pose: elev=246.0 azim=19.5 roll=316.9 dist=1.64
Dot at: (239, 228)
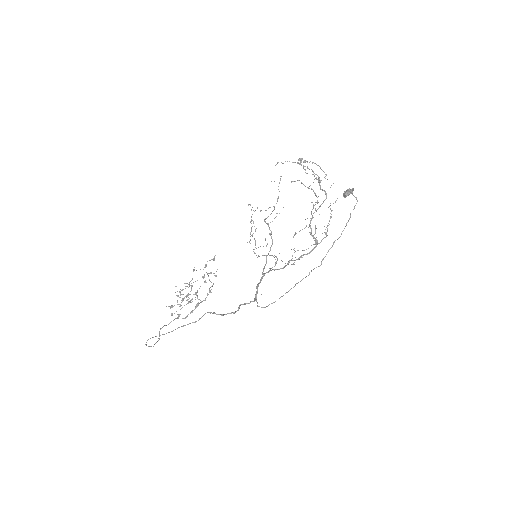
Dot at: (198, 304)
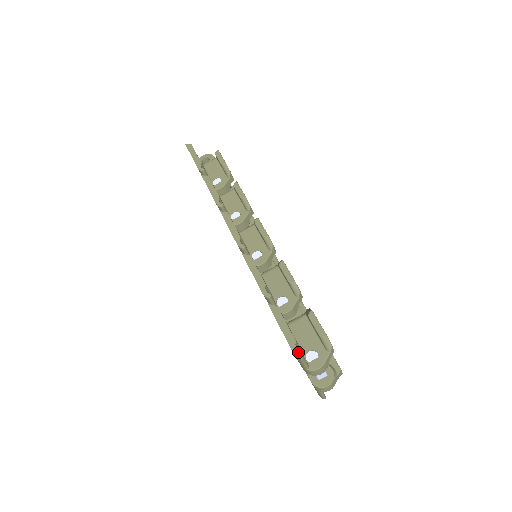
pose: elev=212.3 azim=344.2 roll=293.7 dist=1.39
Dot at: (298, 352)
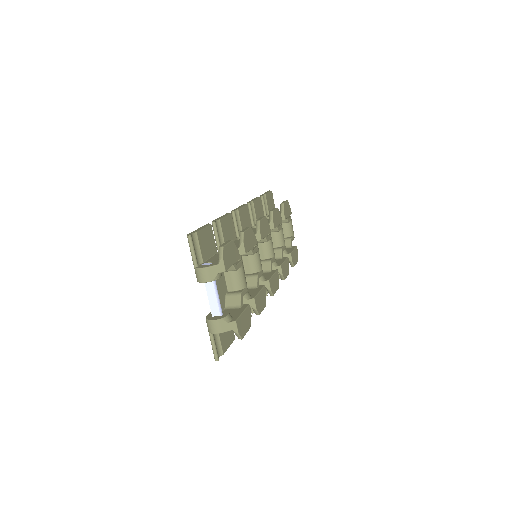
Dot at: (190, 234)
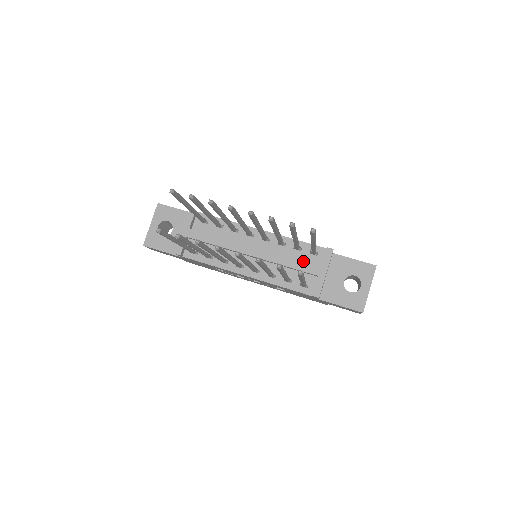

--- --- ---

**DIRECTIONS**
Convert the data above into a JSON list of strings with one string per line. Skip blank lines and leave out the pictures.

**RESULT BELOW**
[
  "pose: elev=246.0 azim=19.5 roll=316.9 dist=1.64",
  "Dot at: (239, 228)",
  "Dot at: (198, 304)",
  "pose: elev=212.3 azim=344.2 roll=293.7 dist=1.39",
  "Dot at: (298, 352)",
  "Dot at: (190, 234)"
]